The answer is decidedly long and complex and comes just when the CMA has decided to block Meta's purchase of Giphyto protect consumers. A signal that clearly shows all the risks of the acquisition of Activision Blizzard, which after the ok from Brazil seems to falter in the United Kingdom as well. Analyzing it is obviously not easy, so we will focus on the most important data and significant declarations of the Redmond giant, which apparently also sent Phil Spencer to London on a mission to be able to unblock a delicate situation, which risks blowing up one of the richest deals this industry has ever seen.

The major criticism that Microsoft has made to the CMA (the second, given the response a few days ago) concerns the game minutes. According to the Redmond giant, the position of Xbox would have been overestimated, given that only the minutes relating to the United Kingdom were analyzed and also included the historical franchises of Xbox Game Studios, such as Halo, Forza and Gears of War. Not a small problem: the entire analysis of the CMA would therefore have been distorted by estimates calculated incorrectly. We then move on to spending, or rather to the money that users put into the official stores to be able to buy video games: according to Microsoft, there would be no clear evidence that Call of Duty, the real point of contention between Sony and the Redmond colossus, pushes users to purchase multiple video games on the same platform. In short, the shooter would not be a driver for player expenses.

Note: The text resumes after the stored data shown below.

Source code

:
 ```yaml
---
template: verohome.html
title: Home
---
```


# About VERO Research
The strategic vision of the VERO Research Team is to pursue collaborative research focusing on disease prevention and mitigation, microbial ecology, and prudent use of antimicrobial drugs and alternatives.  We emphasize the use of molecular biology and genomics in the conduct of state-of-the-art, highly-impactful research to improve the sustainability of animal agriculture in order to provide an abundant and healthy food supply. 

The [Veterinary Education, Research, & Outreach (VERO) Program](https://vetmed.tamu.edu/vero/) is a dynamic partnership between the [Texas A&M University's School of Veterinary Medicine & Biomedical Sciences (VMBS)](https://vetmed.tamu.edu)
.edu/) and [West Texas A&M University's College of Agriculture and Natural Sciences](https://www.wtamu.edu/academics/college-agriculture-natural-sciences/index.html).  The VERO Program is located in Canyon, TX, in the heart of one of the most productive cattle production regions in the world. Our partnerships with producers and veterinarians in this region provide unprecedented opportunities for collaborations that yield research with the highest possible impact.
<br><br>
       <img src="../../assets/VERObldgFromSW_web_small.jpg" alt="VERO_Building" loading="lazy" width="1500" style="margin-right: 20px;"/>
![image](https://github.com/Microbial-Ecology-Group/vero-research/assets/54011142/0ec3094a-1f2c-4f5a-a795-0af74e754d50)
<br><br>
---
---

Jesus, Microsoft's full response to CMA's Phase 2 Referral is brutal in its systematic picking apart of inaccuracies. Microsoft also counters a major finding by CMA, pointing that when CMA cited minutes played for Microsoft and ABK content in the UK, they ONLY showed Xbox data.

— Senjutsu Sage (@SenjutsuSage) October 18, 2022

Precisely with regard to Call of Duty, the speech that Microsoft addresses is decidedly important and extends over several points, obviously including the denial of wanting to make the series exclusive on Xbox consoles. In Redmond, no one ever intended to want to take the series away from PlayStation. Actually the major criticisms of the CMA they concerned the inclusion of the game within the Xbox Game Pass and specific bonuses linked to subscribers of the service, but the same criticisms can be leveled at Sony, which continues a policy of closure towards PC and Xbox players, blocking or limiting access for 30 or more days to some exclusive content.

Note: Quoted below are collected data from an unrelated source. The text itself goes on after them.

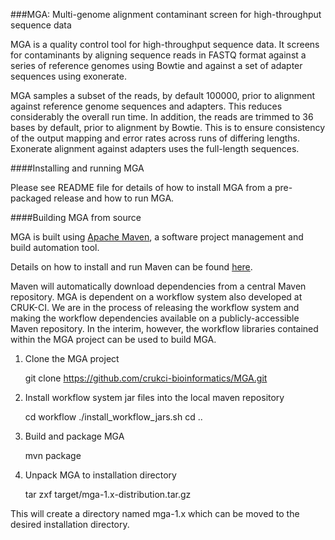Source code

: ###MGA: Multi-genome alignment contaminant screen for high-throughput sequence data

MGA is a quality control tool for high-throughput sequence data. It screens for
contaminants by aligning sequence reads in FASTQ format against a series of
reference genomes using Bowtie and against a set of adapter sequences using
exonerate.

MGA samples a subset of the reads, by default 100000, prior to alignment against
reference genome sequences and adapters. This reduces considerably the overall run
time. In addition, the reads are trimmed to 36 bases by default, prior to alignment
by Bowtie. This is to ensure consistency of the output mapping and error rates across
runs of differing lengths. Exonerate alignment against adapters uses the full-length
sequences.

####Installing and running MGA

Please see README file for details of how to install MGA from a pre-packaged release
and how to run MGA.

####Building MGA from source

MGA is built using [Apache Maven](http://maven.apache.org), a software project
management and build automation tool.

Details on how to install and run Maven can be found
[here](http://maven.apache.org).

Maven will automatically download dependencies from a central Maven repository. 
MGA is dependent on a workflow system also developed at CRUK-CI. We are in the
process of releasing the workflow system and making the workflow dependencies
available on a publicly-accessible Maven repository. In the interim, however,
the workflow libraries contained within the MGA project can be used to build
MGA.

1. Clone the MGA project

	git clone https://github.com/crukci-bioinformatics/MGA.git

2. Install workflow system jar files into the local maven repository

	cd workflow
	./install_workflow_jars.sh
	cd ..

3. Build and package MGA

	mvn package

4. Unpack MGA to installation directory

	tar zxf target/mga-1.x-distribution.tar.gz

This will create a directory named mga-1.x which can be moved to the desired
installation directory.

We then move on to the accusations: Microsoft claims that Sony may have falsified Call of Duty revenue data. The lawyers of the Redmond giant would later demonstrate that even if Call of Duty became Xbox exclusive, PlayStation would still have more monthly active users compared to the competition. Underlying this, the CMA's first complaint becomes practically useless.

Microsoft's response continues by also mentioning PC and Nintendo: if Call of Duty really were such a strong reality to guide players, it would not be explained why the Kyoto house still grinds high numbers and why Steam, despite deprived of the shooter, has held such a strong market position, so much so as to push Activision Blizzard to return to the Valve client.